Instructions for the task :: Count how many lines in the items below contain the string "contact", matching case exactly. Reply with the number only.

Given records ::
[Start of section]

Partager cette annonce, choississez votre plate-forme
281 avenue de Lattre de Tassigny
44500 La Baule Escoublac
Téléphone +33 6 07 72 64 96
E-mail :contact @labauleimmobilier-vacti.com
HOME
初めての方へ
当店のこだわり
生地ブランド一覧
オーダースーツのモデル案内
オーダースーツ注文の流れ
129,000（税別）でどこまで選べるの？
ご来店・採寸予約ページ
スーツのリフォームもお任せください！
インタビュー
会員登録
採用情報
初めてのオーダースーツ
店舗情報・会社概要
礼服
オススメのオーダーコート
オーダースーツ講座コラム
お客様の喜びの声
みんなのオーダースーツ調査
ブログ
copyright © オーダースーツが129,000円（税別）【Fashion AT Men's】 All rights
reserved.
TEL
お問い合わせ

[End of section]
[Start of section]

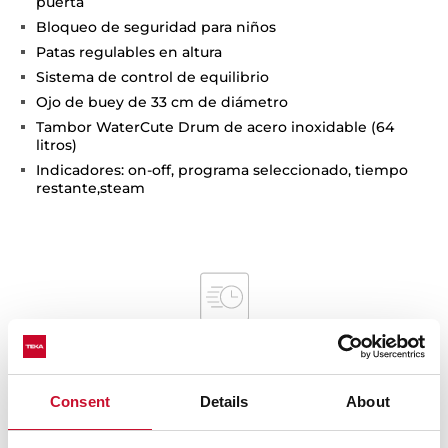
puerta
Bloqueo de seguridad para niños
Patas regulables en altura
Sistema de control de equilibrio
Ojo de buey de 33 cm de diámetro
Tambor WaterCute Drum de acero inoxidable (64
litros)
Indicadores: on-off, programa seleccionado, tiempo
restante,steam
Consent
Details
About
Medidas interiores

[End of section]

Solution to this problem :: 1